## Aim of the task
From the rows below, pull out every line that contains the word "sphygmomanometer" and copy each one unchanged. Case counts, so a line qualifies only if its capitalization matches.

## Records supplied

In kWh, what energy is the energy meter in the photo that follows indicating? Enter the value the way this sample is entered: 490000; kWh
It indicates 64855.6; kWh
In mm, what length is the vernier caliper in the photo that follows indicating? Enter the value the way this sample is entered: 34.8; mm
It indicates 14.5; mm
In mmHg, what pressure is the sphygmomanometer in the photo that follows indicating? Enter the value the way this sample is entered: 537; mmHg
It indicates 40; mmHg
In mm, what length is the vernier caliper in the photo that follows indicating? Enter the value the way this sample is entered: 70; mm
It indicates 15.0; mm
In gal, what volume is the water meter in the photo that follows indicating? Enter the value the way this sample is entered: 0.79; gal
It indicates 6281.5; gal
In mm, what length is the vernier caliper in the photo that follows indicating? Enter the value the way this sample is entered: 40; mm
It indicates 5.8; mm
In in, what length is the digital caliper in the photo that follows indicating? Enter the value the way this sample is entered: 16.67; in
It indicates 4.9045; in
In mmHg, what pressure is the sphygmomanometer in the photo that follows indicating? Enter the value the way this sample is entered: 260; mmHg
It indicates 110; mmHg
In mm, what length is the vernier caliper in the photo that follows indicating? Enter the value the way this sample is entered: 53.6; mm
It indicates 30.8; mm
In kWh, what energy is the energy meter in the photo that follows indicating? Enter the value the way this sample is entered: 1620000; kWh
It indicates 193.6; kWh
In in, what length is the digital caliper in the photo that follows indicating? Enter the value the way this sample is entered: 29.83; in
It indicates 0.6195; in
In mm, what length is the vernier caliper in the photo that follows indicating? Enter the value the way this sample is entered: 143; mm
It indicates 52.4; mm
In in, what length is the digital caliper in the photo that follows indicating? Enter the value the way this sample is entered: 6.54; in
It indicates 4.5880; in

## Solution to the problem
In mmHg, what pressure is the sphygmomanometer in the photo that follows indicating? Enter the value the way this sample is entered: 537; mmHg
In mmHg, what pressure is the sphygmomanometer in the photo that follows indicating? Enter the value the way this sample is entered: 260; mmHg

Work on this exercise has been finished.